Re:Anything OHCI compliant (Score:1)
I'd like to find a Linux-supported replacement for my current card which has all of the following on a single addon card:
Unfortunately, Fast Electronics [fastmultimedia.com], the only maker I know of such multifunction single cards, only supports Windows and doesn't release programming info. I'd prefer not to use up 2-3 PCI slots by having multiple cards to do separately the tasks of video digitisation, video output and Firewire I/O.
Hmm... (Score:2)
If you go to Best Buy though, Dazzle sells an external analog video digitizer. (Analog to DV and I believe vice versa too.) Since it's DV it should work with any program that groks DV. (Kino, Cinelerra on Linux)
MacOS X (Score:2)
-psy
The problem with MiniDV... (Score:1)
Re:The problem with MiniDV... (Score:1)
and stop stealing my signatures man.
CD-R/CD-RWs aren't all that reliable either! (Score:1)
I don't think anybody will ever have a CD-R last as long as a tape can without a hiccup, even in the best storage conditions, meaning no sunlight, relatively constant temperature, controlled humidity, etc.
CD-R ~ 5 years before you will start getting some unreadable CDs out of a fair sized batch
Tape ~ 20 years before the tape itself degrades to the point where you'll notice
Now, a pressed video cd, on the other hand, would probably last a long time...

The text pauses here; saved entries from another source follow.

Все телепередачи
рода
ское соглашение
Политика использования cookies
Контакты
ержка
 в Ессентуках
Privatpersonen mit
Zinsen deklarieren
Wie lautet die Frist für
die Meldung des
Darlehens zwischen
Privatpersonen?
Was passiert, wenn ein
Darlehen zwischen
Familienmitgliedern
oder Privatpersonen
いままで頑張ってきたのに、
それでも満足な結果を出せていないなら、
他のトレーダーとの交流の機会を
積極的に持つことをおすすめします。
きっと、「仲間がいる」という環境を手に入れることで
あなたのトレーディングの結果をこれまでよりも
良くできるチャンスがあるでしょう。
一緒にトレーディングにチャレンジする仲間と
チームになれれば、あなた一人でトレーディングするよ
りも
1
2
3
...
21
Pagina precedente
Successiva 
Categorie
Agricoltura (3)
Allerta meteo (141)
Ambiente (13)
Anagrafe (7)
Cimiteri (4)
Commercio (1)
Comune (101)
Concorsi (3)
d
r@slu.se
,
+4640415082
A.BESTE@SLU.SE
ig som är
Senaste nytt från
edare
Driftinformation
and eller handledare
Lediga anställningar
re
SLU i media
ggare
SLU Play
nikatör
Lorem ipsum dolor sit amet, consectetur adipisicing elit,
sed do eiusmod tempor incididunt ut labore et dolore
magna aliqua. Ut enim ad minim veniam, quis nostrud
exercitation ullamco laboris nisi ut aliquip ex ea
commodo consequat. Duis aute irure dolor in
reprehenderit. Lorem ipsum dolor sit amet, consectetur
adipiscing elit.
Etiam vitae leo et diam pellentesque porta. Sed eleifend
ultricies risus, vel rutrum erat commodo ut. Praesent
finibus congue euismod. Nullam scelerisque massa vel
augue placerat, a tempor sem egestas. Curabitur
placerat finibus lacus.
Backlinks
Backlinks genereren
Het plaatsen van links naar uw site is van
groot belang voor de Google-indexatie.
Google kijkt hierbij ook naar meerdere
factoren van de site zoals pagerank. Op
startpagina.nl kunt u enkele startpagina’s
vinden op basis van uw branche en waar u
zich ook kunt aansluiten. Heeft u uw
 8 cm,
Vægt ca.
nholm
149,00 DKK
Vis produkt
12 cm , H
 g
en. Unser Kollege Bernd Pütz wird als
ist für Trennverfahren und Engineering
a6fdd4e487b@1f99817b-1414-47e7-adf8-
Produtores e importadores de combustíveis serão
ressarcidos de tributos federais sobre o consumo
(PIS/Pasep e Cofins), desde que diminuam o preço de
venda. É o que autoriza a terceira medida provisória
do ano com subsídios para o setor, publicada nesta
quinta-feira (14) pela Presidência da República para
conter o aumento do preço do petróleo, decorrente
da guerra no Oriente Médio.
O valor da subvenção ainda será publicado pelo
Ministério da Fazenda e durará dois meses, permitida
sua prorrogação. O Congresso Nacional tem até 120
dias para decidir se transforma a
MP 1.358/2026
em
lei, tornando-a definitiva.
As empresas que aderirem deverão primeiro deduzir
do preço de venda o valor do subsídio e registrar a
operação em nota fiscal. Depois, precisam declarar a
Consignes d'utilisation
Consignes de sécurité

Re:CD-R/CD-RWs aren't all that reliable either! (Score:1)
Time will always be an enemy when backing up data, as nothing lasts forever, so you always have to be one step ahead (and backup your data regularly before its too late).
Re:CD-R/CD-RWs aren't all that reliable either! (Score:2)
Tape ~ 20 years before the tape itself degrades to the point where you'll notice
I'm assuming that a tape that lasts 20 years before noticeable loss is much better than a low cost bulk tape. You should compare it to a similar CD-R.
A high archival quality CD-R costs about $1.50/unit and has a shelf life of over two hundred (200) years. This is significantly longer than a production pressed CD is expected to live. Archival CD-Rs are the way to go.
deja vu (Score:2, Informative)
not nonsense (Score:1)
Heck, with a really redundant error correction protocol, make it 6 gigs per tape, at $5 a tape, and "lots" of folks have these camcorders... it's a great idea!